Tzigane probably got its start that night. Inspired by both d’Aranyi’s playing and the fiery music, Ravel set out to write a virtuoso showpiece for the violin based on similar melodies (Tzigane means “gypsy”). Its composition was much delayed, however, and Ravel did not complete Tzigane for another two years. Trying to preserve a distinctly Hungarian flavor, he wrote the piece for violin with the accompaniment of a luthéal, a device that attaches to a piano and gives it a jangling sound typical of the Hungarian cimbalon. The first performance, by Jelly d’Aranyi with piano accompaniment, took place in London on April 26, 1924, and later that year Ravel prepared an orchestral accompaniment. In whatever form it is heard, Tzigane remains an audience favorite.
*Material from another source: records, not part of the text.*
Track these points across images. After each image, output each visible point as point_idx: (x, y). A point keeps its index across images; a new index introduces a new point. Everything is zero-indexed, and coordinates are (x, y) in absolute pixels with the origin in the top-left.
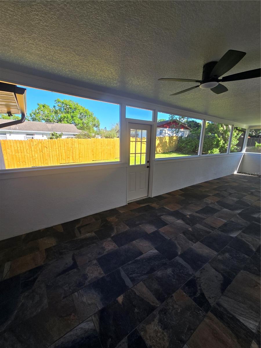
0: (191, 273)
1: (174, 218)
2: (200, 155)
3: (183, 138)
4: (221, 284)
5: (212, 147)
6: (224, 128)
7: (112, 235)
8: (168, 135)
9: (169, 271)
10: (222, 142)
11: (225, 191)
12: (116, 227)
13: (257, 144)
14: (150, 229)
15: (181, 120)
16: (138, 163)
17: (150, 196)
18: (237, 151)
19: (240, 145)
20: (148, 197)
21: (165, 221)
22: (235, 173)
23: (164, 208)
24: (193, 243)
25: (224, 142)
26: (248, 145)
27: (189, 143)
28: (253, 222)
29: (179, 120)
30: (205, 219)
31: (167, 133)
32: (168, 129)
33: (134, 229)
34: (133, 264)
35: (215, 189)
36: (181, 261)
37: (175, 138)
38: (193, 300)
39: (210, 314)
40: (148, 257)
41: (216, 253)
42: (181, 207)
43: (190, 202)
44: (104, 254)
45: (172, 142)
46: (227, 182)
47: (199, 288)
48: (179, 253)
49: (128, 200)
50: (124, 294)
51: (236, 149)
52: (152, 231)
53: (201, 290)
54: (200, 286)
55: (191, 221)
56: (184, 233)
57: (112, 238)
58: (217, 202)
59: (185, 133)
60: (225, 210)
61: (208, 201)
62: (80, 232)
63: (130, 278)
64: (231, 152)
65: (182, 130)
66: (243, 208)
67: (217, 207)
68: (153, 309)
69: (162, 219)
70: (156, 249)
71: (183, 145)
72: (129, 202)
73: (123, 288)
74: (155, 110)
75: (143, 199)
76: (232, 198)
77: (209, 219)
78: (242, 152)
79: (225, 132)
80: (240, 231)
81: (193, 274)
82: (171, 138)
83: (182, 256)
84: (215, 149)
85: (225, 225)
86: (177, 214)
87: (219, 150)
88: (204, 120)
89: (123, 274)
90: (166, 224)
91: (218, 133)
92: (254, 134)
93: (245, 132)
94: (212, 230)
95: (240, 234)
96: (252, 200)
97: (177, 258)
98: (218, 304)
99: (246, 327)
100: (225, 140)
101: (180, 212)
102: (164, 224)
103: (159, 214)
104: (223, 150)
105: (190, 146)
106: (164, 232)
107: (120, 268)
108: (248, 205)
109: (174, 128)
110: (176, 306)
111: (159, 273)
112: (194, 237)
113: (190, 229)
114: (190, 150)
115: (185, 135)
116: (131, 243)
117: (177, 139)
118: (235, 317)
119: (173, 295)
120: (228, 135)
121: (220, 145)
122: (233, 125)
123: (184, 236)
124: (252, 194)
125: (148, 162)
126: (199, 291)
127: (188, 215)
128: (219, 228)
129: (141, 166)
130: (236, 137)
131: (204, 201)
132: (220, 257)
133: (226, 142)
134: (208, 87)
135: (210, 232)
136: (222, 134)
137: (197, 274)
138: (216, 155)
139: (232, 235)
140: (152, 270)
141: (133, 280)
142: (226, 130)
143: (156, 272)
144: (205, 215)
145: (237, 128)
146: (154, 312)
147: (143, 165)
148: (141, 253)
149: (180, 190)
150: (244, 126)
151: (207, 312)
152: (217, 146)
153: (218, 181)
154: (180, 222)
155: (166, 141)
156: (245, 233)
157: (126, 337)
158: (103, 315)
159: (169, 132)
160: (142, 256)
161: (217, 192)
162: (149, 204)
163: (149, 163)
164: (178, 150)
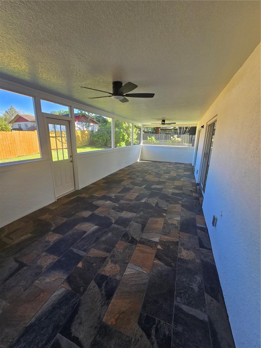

While Tzigane seems drenched in an authentic gypsy spirit, all of its themes are Ravel’s own. It is unusual for a French composer to be so drawn to this type of music. Usually, it was composers from central Europe―such as Liszt, Brahms, Joachim and Hubay–who felt its charm, but Ravel enters fully into the spirit and creates a virtuoso showpiece redolent of campfires and smoldering dance tunes. Tzigane opens with a long cadenza (nearly half the length of the entire piece) that keeps the violinist solely on the G-string across the span of the entire first page. Gradually, the accompaniment enters, and the piece takes off. Tzigane is quite episodic, and across its blazing second half Ravel demands such techniques from the violinist as artificial harmonics, left-hand pizzicatos, complex multiple-stops, and sustained octave passages. Over the final pages, the tempo gradually accelerates until Tzigane rushes to its scorching close, marked Presto.